The current world population is 7.7 billion and the UN forecasts we’ll add another one billion people over the course of the next decade. Resource efficiency will be crucial for this to be sustainable, especially to create enough food for everyone. Robotics assisted precision agriculture and partially or wholly embracing veganism will help, but a new technology could change the face of agriculture and food supply altogether. Precision fermentation is the name of the technology behind the various meat alternatives we see in restaurants and supermarkets.
These are synthetic, precision engineered proteins that have similar nutritional value and are approaching cost parity to animal protein. We haven’t synthesised the perfect rib-eye steak yet, but we believe there is a good chance that agriculture will look wildly different in a decade’s time. Could these developments also provide a path to ending poverty?

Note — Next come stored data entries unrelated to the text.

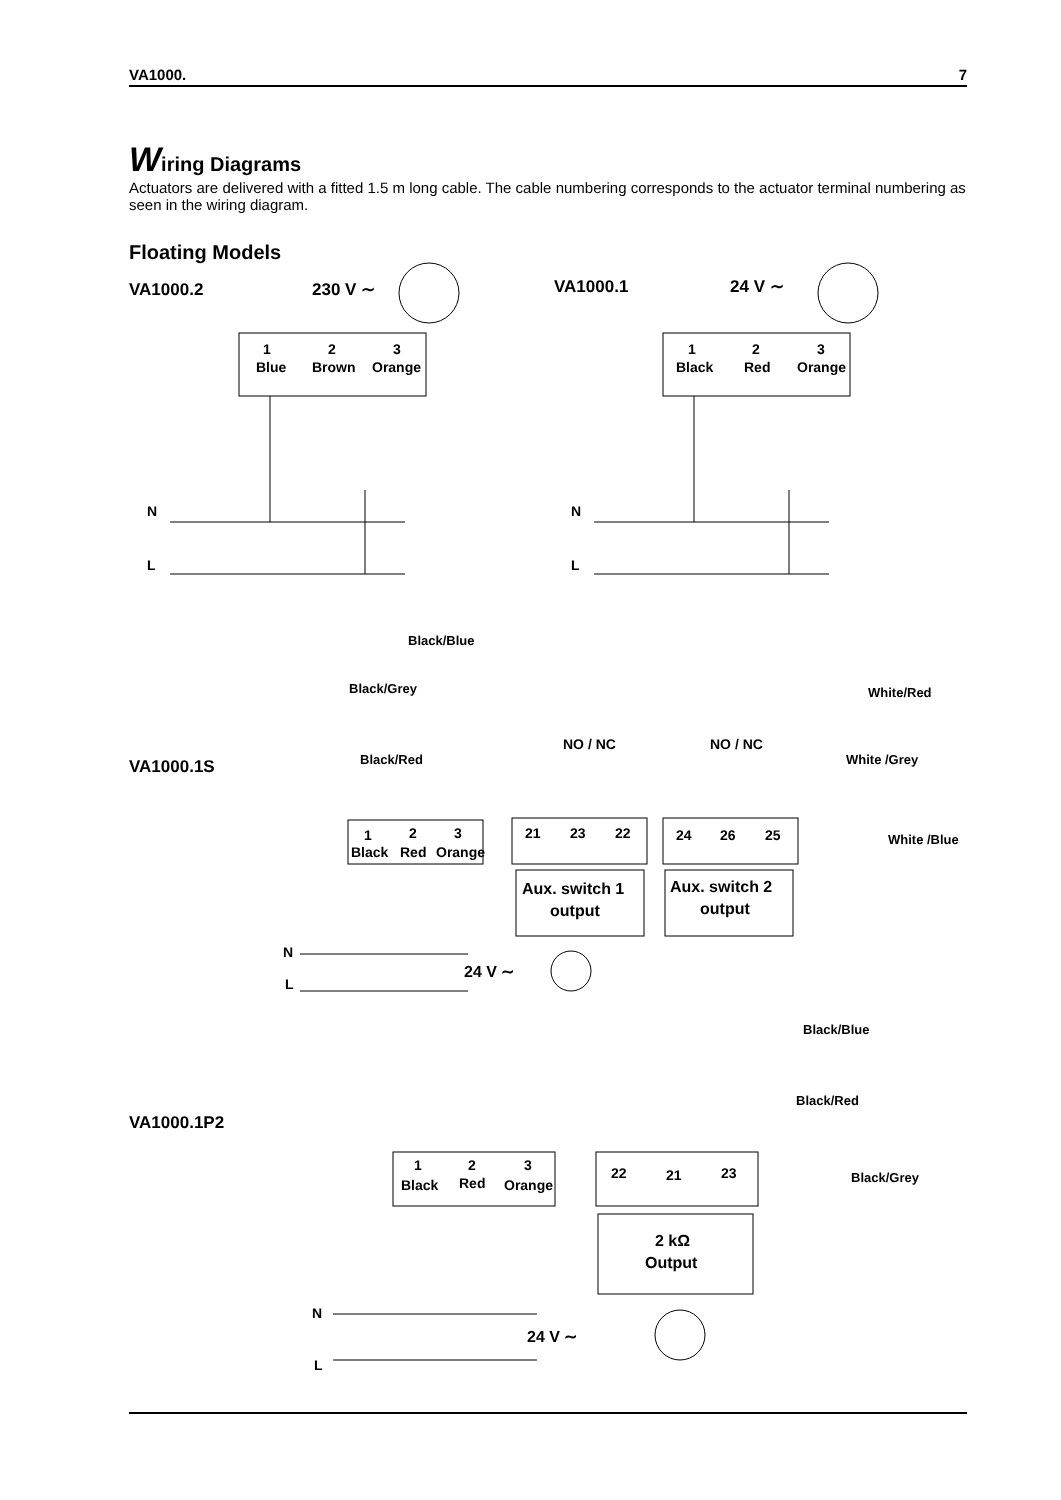VA1000. 7
Wiring Diagrams
Actuators are delivered with a fitted 1.5 m long cable. The cable numbering corresponds to the actuator terminal numbering as seen in the wiring diagram.
Floating Models
VA1000.2
230 V ∼
VA1000.1
24 V ∼
1
Blue
2
Brown
3
Orange
1
Black
2
Red
3
Orange
N
L
N
L
Black/Blue
Black/Grey
White/Red
VA1000.1S
Black/Red
White /Grey
NO / NC
NO / NC
1
Black
2
Red
3
Orange
21
23
22
24
26
25
White /Blue
Aux. switch 1
output
Aux. switch 2
output
N
L
24 V ∼
Black/Blue
Black/Red
VA1000.1P2
1
Black
2
Red
3
Orange
22
21
23
Black/Grey
2 kΩ
Output
N
L
24 V ∼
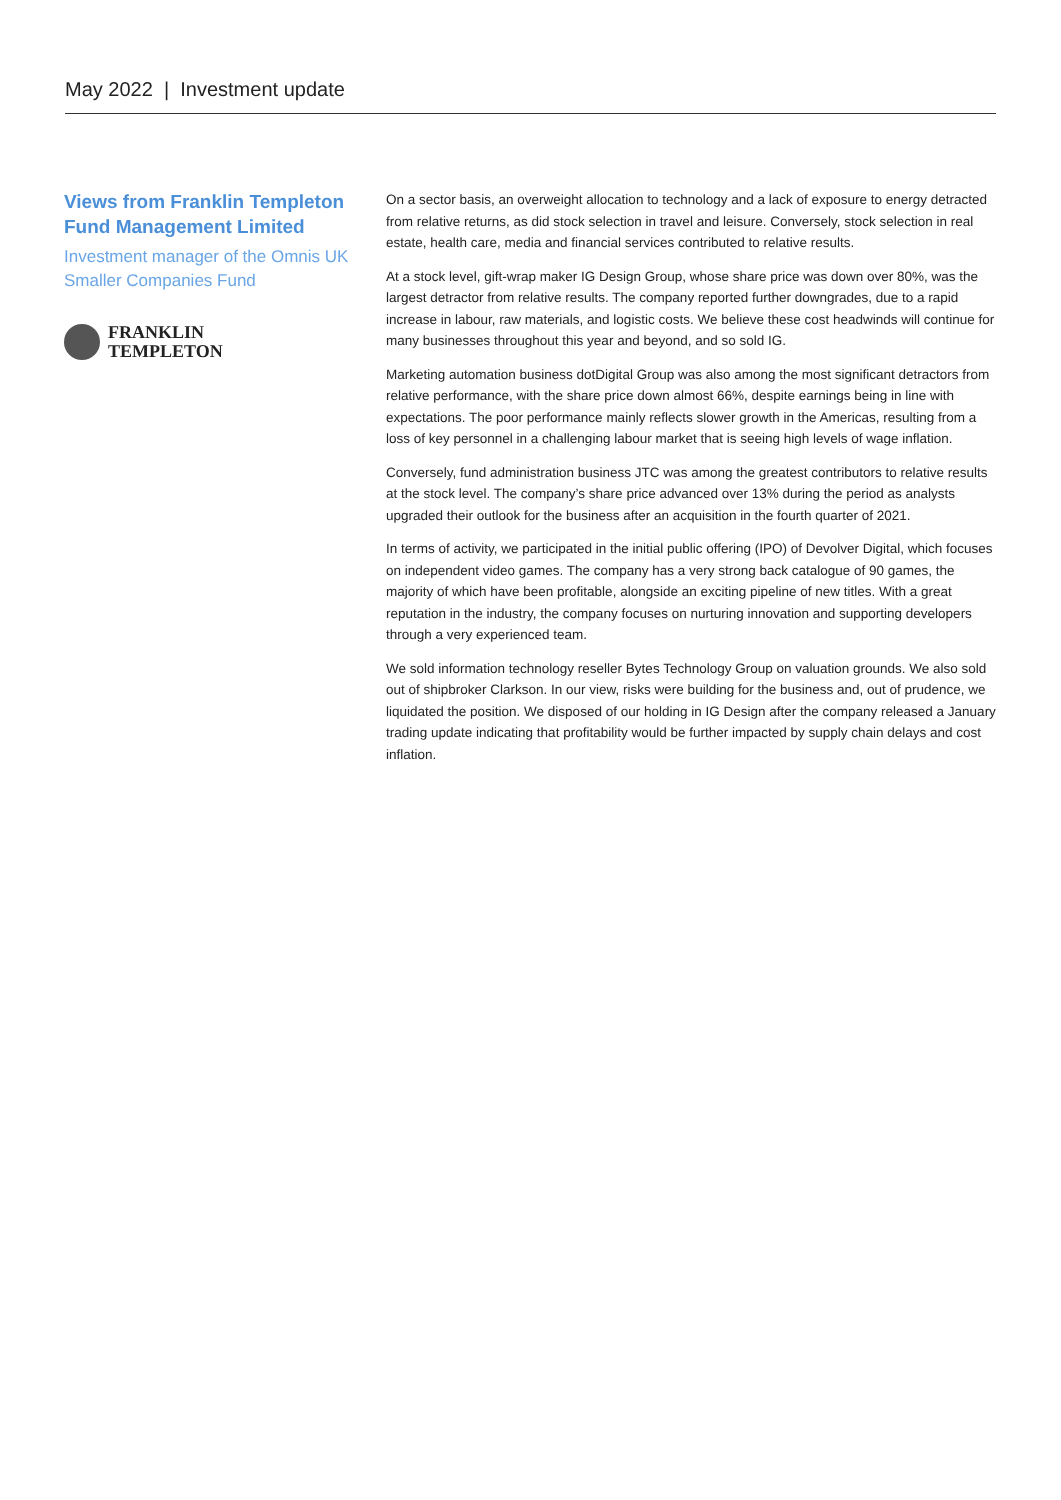May 2022 | Investment update
Views from Franklin Templeton Fund Management Limited
Investment manager of the Omnis UK Smaller Companies Fund
FRANKLIN
TEMPLETON
On a sector basis, an overweight allocation to technology and a lack of exposure to energy detracted from relative returns, as did stock selection in travel and leisure. Conversely, stock selection in real estate, health care, media and financial services contributed to relative results.
At a stock level, gift-wrap maker IG Design Group, whose share price was down over 80%, was the largest detractor from relative results. The company reported further downgrades, due to a rapid increase in labour, raw materials, and logistic costs. We believe these cost headwinds will continue for many businesses throughout this year and beyond, and so sold IG.
Marketing automation business dotDigital Group was also among the most significant detractors from relative performance, with the share price down almost 66%, despite earnings being in line with expectations. The poor performance mainly reflects slower growth in the Americas, resulting from a loss of key personnel in a challenging labour market that is seeing high levels of wage inflation.
Conversely, fund administration business JTC was among the greatest contributors to relative results at the stock level. The company’s share price advanced over 13% during the period as analysts upgraded their outlook for the business after an acquisition in the fourth quarter of 2021.
In terms of activity, we participated in the initial public offering (IPO) of Devolver Digital, which focuses on independent video games. The company has a very strong back catalogue of 90 games, the majority of which have been profitable, alongside an exciting pipeline of new titles. With a great reputation in the industry, the company focuses on nurturing innovation and supporting developers through a very experienced team.
We sold information technology reseller Bytes Technology Group on valuation grounds. We also sold out of shipbroker Clarkson. In our view, risks were building for the business and, out of prudence, we liquidated the position. We disposed of our holding in IG Design after the company released a January trading update indicating that profitability would be further impacted by supply chain delays and cost inflation.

Many of these transformational technologies are based on analysing data using artificial intelligence with computer power that is thousands of times faster today than it was a decade ago, all connected through the digital infrastructure of the internet. There is one problem though. We are approaching the physical limits of computer miniaturisation that has driven the increase in computer power.
However, human ingenuity is pushing through this boundary, developing a new breed of computing. Based on Einstein’s concepts of quantum superposition and quantum entanglement, this new breed of quantum computing would rewrite the rulebook and open the door to… a world of even more new possibilities yet.
From more intelligent healthcare to synthetic steak, the decade promises major developments.